3. -環境マネジメントシステムの構築-
環境方針に基づき、環境目的や目標を設定し、その達成のための手順や責任体制などを明確にした環境マネジメントシステムを構築します。
4. -運用開始と内部監査-
構築した環境マネジメントシステムに基づいて、実際の運用を開始します。並行して、システムが適切に運用されているかをチェックする内部監査を実施します。
5. -マネジメントレビュー-
内部監査や運用状況を踏まえ、トップマネジメントが環境マネジメントシステムの妥当性や有効性を評価し、改善が必要な点などを検討します。
6. -認証機関の審査・認証取得-
構築・運用した環境マネジメントシステムが、ISO14001の要求事項に適合しているかを認証機関による審査を受けます。審査に合格すれば、晴れてISO14001の認証取得となります。
企業の社会的責任とISO14001
企業を取り巻く環境は、地球規模で変化しています。環境問題への意識の高まりや、持続可能な社会の実現に向けた取り組みなど、企業は経済的な発展のみならず、環境保全への貢献も求められるようになっています。この考え方を「企業の社会的責任(CSRCorporate Social Responsibility)」と呼びます。

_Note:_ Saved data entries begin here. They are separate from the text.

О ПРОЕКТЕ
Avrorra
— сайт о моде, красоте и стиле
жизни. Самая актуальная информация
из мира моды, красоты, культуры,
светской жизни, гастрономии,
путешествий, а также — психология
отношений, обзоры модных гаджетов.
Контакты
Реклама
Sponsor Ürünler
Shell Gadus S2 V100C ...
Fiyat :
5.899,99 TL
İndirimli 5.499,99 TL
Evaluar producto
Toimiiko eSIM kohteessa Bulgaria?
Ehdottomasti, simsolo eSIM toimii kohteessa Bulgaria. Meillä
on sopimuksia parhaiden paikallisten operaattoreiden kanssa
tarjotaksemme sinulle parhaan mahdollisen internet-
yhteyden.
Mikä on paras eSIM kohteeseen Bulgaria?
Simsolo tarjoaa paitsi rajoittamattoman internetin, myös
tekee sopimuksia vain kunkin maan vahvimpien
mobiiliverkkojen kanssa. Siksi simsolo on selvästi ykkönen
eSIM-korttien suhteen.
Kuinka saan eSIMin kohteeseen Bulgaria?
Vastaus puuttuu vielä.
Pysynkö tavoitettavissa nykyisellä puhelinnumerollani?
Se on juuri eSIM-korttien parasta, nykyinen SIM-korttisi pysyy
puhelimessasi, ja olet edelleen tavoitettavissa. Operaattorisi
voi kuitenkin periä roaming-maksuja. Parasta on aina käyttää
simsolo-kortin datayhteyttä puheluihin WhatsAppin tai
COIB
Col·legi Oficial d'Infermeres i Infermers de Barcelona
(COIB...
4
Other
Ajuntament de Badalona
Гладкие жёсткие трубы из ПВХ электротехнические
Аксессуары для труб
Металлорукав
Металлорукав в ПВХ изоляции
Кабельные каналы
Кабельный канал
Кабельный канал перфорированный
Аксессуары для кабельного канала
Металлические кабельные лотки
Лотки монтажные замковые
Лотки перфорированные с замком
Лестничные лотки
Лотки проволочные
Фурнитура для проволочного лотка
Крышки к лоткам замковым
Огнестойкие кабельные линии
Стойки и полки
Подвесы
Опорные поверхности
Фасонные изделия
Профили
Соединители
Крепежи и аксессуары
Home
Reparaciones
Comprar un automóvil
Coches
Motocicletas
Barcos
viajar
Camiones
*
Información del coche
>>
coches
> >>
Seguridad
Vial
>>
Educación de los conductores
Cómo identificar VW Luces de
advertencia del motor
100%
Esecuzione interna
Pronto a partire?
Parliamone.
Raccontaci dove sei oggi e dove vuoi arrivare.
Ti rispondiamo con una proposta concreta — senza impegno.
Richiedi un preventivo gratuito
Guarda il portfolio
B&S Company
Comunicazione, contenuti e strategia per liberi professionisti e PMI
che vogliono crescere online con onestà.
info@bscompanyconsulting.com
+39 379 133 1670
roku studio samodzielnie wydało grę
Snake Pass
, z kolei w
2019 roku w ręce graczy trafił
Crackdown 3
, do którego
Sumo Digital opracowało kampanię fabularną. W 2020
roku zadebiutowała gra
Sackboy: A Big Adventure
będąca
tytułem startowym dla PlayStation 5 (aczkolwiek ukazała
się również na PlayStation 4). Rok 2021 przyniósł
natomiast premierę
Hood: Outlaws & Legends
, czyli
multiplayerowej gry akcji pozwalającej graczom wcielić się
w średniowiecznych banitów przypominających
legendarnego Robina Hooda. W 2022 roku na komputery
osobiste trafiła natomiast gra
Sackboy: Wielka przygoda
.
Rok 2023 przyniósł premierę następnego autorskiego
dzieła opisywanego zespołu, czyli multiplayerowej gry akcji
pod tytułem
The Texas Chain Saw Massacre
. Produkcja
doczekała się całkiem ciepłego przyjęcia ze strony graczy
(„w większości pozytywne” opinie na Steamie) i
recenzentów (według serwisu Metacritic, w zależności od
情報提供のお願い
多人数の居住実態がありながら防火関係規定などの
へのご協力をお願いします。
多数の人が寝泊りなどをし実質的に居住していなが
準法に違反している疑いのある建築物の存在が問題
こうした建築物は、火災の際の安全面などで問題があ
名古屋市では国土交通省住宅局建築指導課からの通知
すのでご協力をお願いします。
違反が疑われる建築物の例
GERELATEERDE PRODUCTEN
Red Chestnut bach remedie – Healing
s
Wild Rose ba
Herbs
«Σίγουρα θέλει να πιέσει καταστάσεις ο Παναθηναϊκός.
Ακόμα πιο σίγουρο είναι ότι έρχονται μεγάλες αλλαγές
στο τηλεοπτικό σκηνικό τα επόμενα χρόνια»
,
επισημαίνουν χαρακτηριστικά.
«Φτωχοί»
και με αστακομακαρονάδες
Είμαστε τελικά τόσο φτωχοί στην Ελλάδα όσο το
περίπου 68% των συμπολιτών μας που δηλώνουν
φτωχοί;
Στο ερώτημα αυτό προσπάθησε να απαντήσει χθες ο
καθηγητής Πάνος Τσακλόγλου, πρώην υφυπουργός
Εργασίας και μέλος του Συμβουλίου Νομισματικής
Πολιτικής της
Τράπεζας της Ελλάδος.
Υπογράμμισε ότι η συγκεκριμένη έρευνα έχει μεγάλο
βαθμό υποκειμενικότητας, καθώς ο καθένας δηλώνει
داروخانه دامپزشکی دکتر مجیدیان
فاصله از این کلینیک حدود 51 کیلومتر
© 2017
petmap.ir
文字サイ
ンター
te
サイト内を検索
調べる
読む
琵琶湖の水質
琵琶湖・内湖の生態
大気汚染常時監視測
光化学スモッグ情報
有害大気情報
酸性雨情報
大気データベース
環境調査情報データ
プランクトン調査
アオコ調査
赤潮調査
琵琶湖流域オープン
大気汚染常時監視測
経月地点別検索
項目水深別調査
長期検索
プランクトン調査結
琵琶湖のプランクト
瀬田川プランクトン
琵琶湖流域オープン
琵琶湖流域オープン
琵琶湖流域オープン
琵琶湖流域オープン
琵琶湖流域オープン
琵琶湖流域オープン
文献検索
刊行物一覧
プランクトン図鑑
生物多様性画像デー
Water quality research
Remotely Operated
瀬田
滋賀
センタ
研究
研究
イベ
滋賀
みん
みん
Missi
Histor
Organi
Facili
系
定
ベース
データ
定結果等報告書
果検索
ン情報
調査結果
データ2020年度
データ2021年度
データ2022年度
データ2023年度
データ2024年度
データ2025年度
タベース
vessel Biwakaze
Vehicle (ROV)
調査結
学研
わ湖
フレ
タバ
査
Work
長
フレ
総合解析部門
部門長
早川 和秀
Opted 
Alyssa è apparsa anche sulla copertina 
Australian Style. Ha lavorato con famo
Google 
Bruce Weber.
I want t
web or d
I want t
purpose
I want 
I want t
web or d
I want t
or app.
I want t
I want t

ISO14001は、このCSRの考え方に基づき、企業が環境への影響を最小限に抑えながら事業活動を行うための仕組みを提供する環境マネジメントシステムの国際規格です。具体的には、環境汚染の防止、環境関連法令の遵守、環境パフォーマンスの継続的改善など、企業が取り組むべき環境側面を網羅的に定めています。
ISO14001を取得することで、企業は自社の環境への取り組みを対外的に示し、ステークホルダーからの信頼獲得や企業価値の向上につなげることができます。また、環境マネジメントシステムを構築することで、業務効率化やコスト削減、リスク管理の強化など、企業にとって様々なメリットをもたらすことも期待できます。